**WORK ORDER**
First find the line with "Safti Sophie Basquin" in the entries below, then set down exactly every line through the line with "Site web de l'agence", that line included.

**MATERIAL FOR THIS EXERCISE**
****************************************

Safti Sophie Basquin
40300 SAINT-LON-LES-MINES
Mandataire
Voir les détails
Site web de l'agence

****************************************

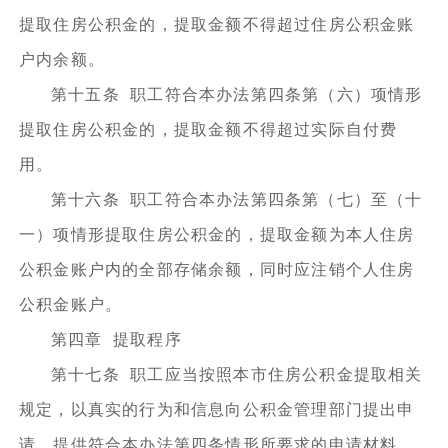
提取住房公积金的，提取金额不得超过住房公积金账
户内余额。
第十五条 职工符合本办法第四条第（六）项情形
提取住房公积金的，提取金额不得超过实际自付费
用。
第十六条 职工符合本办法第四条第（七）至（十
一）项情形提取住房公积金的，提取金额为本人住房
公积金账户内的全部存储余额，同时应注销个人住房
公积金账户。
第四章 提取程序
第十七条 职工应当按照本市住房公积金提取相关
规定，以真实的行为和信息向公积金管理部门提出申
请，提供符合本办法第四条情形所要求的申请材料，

****************************************

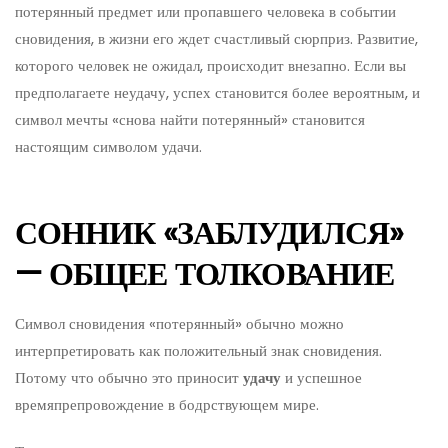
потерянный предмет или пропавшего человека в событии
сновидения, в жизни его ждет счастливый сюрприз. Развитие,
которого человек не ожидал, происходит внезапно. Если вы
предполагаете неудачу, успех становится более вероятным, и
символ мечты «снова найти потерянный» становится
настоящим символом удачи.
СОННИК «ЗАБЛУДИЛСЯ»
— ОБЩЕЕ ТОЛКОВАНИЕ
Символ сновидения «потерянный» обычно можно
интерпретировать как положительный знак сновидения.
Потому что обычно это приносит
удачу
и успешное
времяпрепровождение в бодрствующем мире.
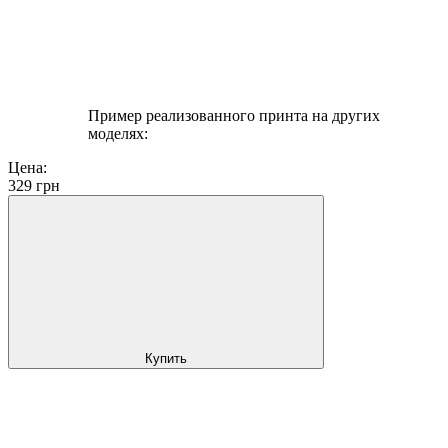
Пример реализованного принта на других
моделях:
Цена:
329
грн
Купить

****************************************

**EXERCISE ANSWER**
Safti Sophie Basquin
40300 SAINT-LON-LES-MINES
Mandataire
Voir les détails
Site web de l'agence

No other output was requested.